What you will do. Reproduce every line of text in the entries below word for word, leaving out the pictures.
*** Opening of Recorded data ***
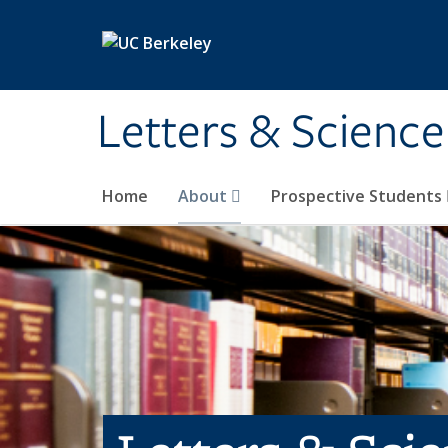
Skip to main content
Letters & Science
Home
About
Prospective Students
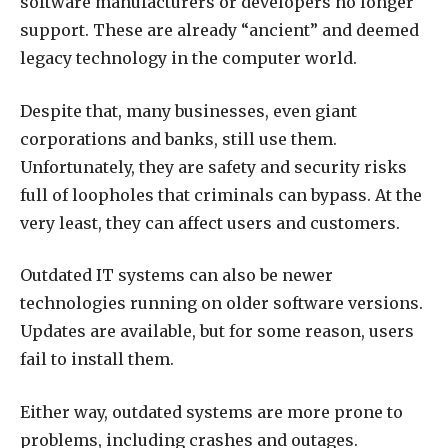
software manufacturers or developers no longer
support. These are already “ancient” and deemed
legacy technology in the computer world.
Despite that, many businesses, even giant
corporations and banks, still use them.
Unfortunately, they are safety and security risks
full of loopholes that criminals can bypass. At the
very least, they can affect users and customers.
Outdated IT systems can also be newer
technologies running on older software versions.
Updates are available, but for some reason, users
fail to install them.
Either way, outdated systems are more prone to
problems, including crashes and outages.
*** Close of Recorded data ***
Output.
Skip to main content
Letters & Science
Home
About
Prospective Students
software manufacturers or developers no longer
support. These are already “ancient” and deemed
legacy technology in the computer world.
Despite that, many businesses, even giant
corporations and banks, still use them.
Unfortunately, they are safety and security risks
full of loopholes that criminals can bypass. At the
very least, they can affect users and customers.
Outdated IT systems can also be newer
technologies running on older software versions.
Updates are available, but for some reason, users
fail to install them.
Either way, outdated systems are more prone to
problems, including crashes and outages.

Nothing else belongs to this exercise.